Alternately, you can place a hand on the bird’s chest and another on its back to get it to settle. Then you can move your hands around to secure the wings.
How To Hold A Duck
7. How do you hold a duck?
Lift the duck toward you and hold its back against your chest for a secure hold. If the duck is very large, you may need to slide one arm around it to support it from beneath.
If the bird starts struggling or manages to star flapping one, or both, wings, just set it down gently. Let it calm down and try again.
Note that if a duck is very large or is injured or ill, it may not be safe to pick it up at all. In this case, you will want to secure the bird with its feet on the ground and then sit down cross-legged (tailor fashion) next to it and pull it onto your lap for treatment. You should secure the duck’s wings and have a helper perform whatever task you have at hand.
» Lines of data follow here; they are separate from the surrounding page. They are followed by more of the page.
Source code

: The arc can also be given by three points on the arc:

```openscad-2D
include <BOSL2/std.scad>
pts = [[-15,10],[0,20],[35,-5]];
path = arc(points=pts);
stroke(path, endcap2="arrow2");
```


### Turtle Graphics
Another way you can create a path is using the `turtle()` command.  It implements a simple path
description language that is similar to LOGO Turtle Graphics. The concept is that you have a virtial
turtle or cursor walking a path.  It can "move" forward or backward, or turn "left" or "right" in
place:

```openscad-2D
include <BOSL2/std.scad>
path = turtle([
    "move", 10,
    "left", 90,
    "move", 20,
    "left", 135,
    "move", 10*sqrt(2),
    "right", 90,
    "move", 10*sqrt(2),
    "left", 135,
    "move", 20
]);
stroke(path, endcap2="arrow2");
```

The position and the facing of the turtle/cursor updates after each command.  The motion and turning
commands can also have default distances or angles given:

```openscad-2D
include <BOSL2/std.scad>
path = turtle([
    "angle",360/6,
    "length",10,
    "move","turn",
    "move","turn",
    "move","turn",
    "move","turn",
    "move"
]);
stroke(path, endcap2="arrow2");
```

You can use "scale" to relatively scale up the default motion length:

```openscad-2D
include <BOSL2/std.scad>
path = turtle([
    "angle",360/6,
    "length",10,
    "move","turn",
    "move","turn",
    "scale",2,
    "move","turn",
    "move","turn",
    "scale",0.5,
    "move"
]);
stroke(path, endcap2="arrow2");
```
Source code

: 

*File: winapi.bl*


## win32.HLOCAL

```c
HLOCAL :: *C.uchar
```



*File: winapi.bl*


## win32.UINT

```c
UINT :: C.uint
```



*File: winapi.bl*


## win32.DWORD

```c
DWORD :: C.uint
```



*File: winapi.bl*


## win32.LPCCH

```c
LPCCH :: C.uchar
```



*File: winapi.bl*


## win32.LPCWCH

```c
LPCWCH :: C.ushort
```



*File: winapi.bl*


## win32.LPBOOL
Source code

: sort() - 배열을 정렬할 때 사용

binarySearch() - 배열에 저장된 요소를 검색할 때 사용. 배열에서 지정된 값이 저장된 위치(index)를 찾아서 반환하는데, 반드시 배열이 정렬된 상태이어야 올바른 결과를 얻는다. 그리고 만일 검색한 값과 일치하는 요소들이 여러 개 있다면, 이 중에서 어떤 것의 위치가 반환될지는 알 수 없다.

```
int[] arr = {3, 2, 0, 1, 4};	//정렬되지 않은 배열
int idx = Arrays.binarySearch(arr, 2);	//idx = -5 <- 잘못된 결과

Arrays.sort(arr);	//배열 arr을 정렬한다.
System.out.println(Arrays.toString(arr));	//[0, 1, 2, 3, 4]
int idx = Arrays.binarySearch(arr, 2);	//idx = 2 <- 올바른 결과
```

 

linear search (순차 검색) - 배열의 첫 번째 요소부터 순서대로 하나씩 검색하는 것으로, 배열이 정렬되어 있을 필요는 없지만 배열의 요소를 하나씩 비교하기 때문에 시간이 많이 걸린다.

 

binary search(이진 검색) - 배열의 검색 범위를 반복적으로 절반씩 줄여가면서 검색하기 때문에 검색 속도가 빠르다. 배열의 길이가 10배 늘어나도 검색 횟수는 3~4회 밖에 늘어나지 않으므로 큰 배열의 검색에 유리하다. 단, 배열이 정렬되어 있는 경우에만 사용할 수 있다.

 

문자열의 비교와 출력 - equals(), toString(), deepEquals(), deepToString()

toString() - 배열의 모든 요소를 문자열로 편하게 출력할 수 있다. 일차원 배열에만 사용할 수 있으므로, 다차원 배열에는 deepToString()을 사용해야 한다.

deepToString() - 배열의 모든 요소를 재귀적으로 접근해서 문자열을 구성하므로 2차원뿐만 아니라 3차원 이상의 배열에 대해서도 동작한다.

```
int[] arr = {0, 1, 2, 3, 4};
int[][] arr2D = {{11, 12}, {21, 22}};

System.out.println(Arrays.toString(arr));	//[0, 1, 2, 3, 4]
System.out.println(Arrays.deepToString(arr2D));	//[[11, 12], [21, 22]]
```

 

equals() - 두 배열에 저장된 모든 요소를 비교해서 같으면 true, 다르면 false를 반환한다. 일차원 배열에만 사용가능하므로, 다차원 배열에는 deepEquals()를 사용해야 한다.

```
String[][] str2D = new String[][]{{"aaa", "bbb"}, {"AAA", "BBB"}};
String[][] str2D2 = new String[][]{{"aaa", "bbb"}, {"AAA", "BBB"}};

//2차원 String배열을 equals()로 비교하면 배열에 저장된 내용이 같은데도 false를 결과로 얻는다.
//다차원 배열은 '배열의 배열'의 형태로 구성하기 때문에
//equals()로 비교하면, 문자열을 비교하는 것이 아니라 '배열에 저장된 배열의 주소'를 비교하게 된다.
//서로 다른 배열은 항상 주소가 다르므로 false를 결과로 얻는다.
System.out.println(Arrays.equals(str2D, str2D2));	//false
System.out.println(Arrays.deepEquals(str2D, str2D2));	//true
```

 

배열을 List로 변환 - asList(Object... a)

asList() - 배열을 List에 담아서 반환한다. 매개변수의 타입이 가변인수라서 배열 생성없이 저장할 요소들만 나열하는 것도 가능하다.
This is a good position any time you need to roll a duck over to check its vent for parasites. You can sit with the duck and stroke it until it becomes very calm then gently roll it over onto its back. Be sure to keep its wings held securely against its body with one hand as you may need the other hand to gently hold down the legs. Some ducks tend to kick when you roll them over.
8. How do you carry a duck?
For short distances, you can carry the animal against your chest, holding both wings down with a hand on either side. If you need to go a little farther, use one arm to secure the bird against your body and hold down the wings. Use the other hand to support the bird from beneath.
For smaller ducks, you can use a football hold, holding the bird under one arm. For larger ducks or to carry any duck a long distance or into a setting where escaping would be very problematic (e.g. a vet’s office) you may want to use a pet carrier.
9. How do you set a duck down?
Keep a firm grip on the bird’s wings to prevent flapping. Make sure its feet are securely on the ground. Wait a few moments to allow the duck to calm down and get its bearings before you release your hold.
10. How do you catch a baby duck?
If you are trying to catch baby ducks that are under the care of their mother, you are sure to find it easier to catch them if you herd the hen and ducklings into a small, enclosed space and then catch and separate the hen while you attend to the ducklings.
If you are trying to catch one, or a few loose baby ducks that have become separated from their mother or are out in the open, herding into a smaller, enclosed space is a good idea. If this is not possible, you can try approaching the duckling quietly and then gently tossing a light cloth (towel, small blanket, sweater or jacket) over the bird to quiet and contain it. Then you will be able to pick it up. Always handle ducklings gently. Remember that they are just babies and are easily injured.
Avoid These Unsafe Maneuvers
1. It is no safer to pick a duck up by its limbs or its neck than it would be to do so to a child. Wings and legs can be broken by this kind of irresponsible handling. Picking up any creature by its neck can result in strangulation.
2. Avoid letting a duck flail with its feet while you are holding it. Remember that they have webbed feet, which are subject to injury. If you are holding a duck while you are standing, use a football hold to secure both wings and feet. If you are holding a duck while sitting, allow the feet to be on the ground or on your lap while you secure the wings.
3. Use a firm grip, not a stranglehold. Remember that you want the duck to feel safe in your arms, not as if it’s being gripped by a predator. Hold the duck securely and avoid applying pressure that may be painful or even interfere with respiration.
4. If you are dealing with a duck that is very large or one that is ill, it may not be safe to turn it on its back. You may want to try turning it on its side, or simply working with it upright as well as you can.
5. Don’t let the duck jump out of your arms when you are finished. Always carry the duck to a safe place and set it down on the ground carefully to avoid injury to feet and legs.
6. Don’t be unsanitary! Remember to wash your hands after handling ducks or ducklings!